表3:2025年上半期 中国新食品原料承認状況
公告時間 | 公告名称 | 製品名 |
2025/02/10 | ステビアポリフェノール等20種の「三新食品」に関する公告(新食品原料5種) | ステビアポリフェノール |
レモンマートル葉 |
マキベリーアントシアニン |
小麦極性脂質 |
β-ヒドロキシ-β-メチル酪酸カルシウム (HMB-Ca) |
2025/05/07 | サクラポリフェノール等11種の「三新食品」に関する公告(新食品原料2種) | サクラポリフェノール |
ライ麦花粉 |
2025/07/02 | D-アロース等20種の「三新食品」に関する公告(新食品原料5種) | D-アロース |
サッカロミセス・セレビシエ CNCM I-3799 |
ビフィドバクテリウム・アニマリス亜種ラクティス BLa80 |
ビフィドバクテリウム・ロンガム亜種インファンティス LMG 11588 |
ヒアルロン酸ナトリウム(抽出法) |
中国新食品原料の意見公募状況
2025年上半期、中国国家食品安全リスク評価センターは、新食品原料に関する公開意見公募を3回実施し、8種類の製品を対象としました。詳細は以下の表をご覧ください。

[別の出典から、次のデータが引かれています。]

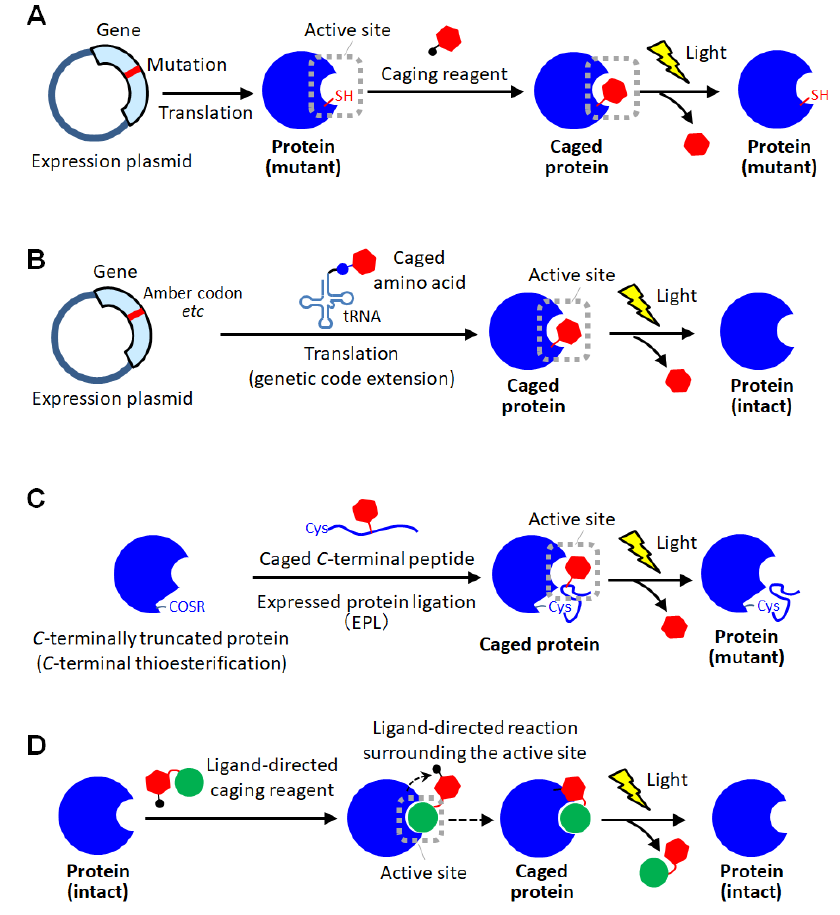
Figure 2. Schematic illustration of site-specific caging of proteins. ( A ) Caging based on cysteine mutagenesis. ( B ) Caging based on unnatural amino acid introduction using genetic code extension technologies. ( C ) Caging based on protein semi-synthesis using expressed protein ligation (EPL). ( D ) Caging based on ligand-directed chemistry.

特に注意すべきは、このうち4種類(サッカロミセス・セレビシエ CNCM I-3799、D-アロース、ビフィドバクテリウム・アニマリス亜種ラクティス BLa80、ビフィドバクテリウム・ロンガム亜種インファンティス LMG 11588)が、7月2日に正式に承認されました。
表4:中国新食品原料の意見公募状況(および受理・承認可能の日付)
公告時間 | 公告名称 | 製品名 | 受理時間 | 承認時間 |
2025-01-06 | オリーブ果実ポリフェノール等2種の新食品原料に関する意見公募 | オリーブ果実ポリフェノール | 2021/11/22 | 承認待ち |
サッカロミセス・セレビシエ CNCM I-3799 | 2024/3/13 | 2025/07/02 |
2025-03-21 | ルテインエステル等4種の新食品原料に関する意見公募 | ルテインエステル | 2024/3/18 | 承認待ち |
D-アロース | 2024/9/14 | 2025/07/02 |
ビフィドバクテリウム・アニマリス亜種ラクティス BLa80 | 2023/7/10 | 2025/07/02 |
ビフィドバクテリウム・ロンガム亜種インファンティス LMG 11588 | 2024/7/24 | 2025/07/02 |
2025-05-09 | アマナズナ種子油等2種の新食品原料に関する意見公募 | アマナズナ種子油 | 2024/5/15 | 承認待ち |
エルダーベリーアントシアニン | 2021/9/9 | 承認待ち |
「オリーブ果実ポリフェノール」「ルテインエステル」「アマナズナ種子油」などは、現在も意見公募段階にありますが、今後承認されれば、食品のニッチな分野で新たな市場を形成する可能性があります。
まとめ
上半期のデータを見ると、新食品原料の受理件数が着実に増加し、審査効率も向上しています。これは企業の研究開発計画にとって好ましい兆候と言えるでしょう。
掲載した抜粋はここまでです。